Der Tag des Lake Superior findet jedes Jahr am dritten Sonntag im Juli statt. Der regionale Aktionstag erinnert an die ökologische, wirtschaftliche und kulturelle Bedeutung des Lake Superior, der auf Deutsch Oberer See heißt. Die Idee entstand Anfang der 1990er Jahre in Thunder Bay in der kanadischen Provinz Ontario. Nach und nach schlossen sich weitere Gemeinden auf der kanadischen und amerikanischen Seite des Sees an.
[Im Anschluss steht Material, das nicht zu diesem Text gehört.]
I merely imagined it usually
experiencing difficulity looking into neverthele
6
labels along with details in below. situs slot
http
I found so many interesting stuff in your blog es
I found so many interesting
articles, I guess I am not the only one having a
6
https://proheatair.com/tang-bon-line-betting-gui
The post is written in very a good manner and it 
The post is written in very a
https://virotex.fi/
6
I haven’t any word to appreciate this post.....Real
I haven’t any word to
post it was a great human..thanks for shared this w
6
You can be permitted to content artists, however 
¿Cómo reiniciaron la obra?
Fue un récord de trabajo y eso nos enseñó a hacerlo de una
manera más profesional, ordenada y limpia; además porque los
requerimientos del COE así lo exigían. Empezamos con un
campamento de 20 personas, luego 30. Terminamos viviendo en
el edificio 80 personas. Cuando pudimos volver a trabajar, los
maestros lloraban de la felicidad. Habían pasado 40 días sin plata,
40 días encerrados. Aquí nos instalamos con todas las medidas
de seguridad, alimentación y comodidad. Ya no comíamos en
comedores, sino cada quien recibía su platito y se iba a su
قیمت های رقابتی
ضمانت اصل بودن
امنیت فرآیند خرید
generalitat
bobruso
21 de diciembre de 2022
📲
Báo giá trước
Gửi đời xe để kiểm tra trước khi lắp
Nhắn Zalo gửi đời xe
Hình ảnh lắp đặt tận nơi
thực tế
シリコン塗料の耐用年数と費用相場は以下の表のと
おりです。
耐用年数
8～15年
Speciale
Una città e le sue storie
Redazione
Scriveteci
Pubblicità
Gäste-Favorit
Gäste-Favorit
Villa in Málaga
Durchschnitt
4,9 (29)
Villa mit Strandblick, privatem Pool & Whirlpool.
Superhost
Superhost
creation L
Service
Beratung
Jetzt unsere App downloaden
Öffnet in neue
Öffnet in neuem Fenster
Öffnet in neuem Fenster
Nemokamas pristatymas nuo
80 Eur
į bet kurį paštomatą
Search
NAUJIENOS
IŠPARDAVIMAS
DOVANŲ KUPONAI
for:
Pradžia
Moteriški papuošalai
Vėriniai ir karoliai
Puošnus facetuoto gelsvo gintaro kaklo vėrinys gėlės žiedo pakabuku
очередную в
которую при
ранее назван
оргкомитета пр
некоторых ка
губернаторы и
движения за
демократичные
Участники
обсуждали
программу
Der Obere See ist der größte der fünf Großen Seen Nordamerikas und nach seiner Fläche der größte Süßwassersee der Erde. Er bedeckt rund 82.100 Quadratkilometer und grenzt an die kanadische Provinz Ontario sowie an die US-Bundesstaaten Minnesota, Wisconsin und Michigan. Seine größte Tiefe beträgt etwa 406 Meter; sein Wasservolumen liegt bei ungefähr 12.000 Kubikkilometern. Wegen seiner Größe, seiner hohen Wellen und der rasch wechselnden Wetterverhältnisse wirkt er vielerorts eher wie ein Meer als wie ein Binnengewässer.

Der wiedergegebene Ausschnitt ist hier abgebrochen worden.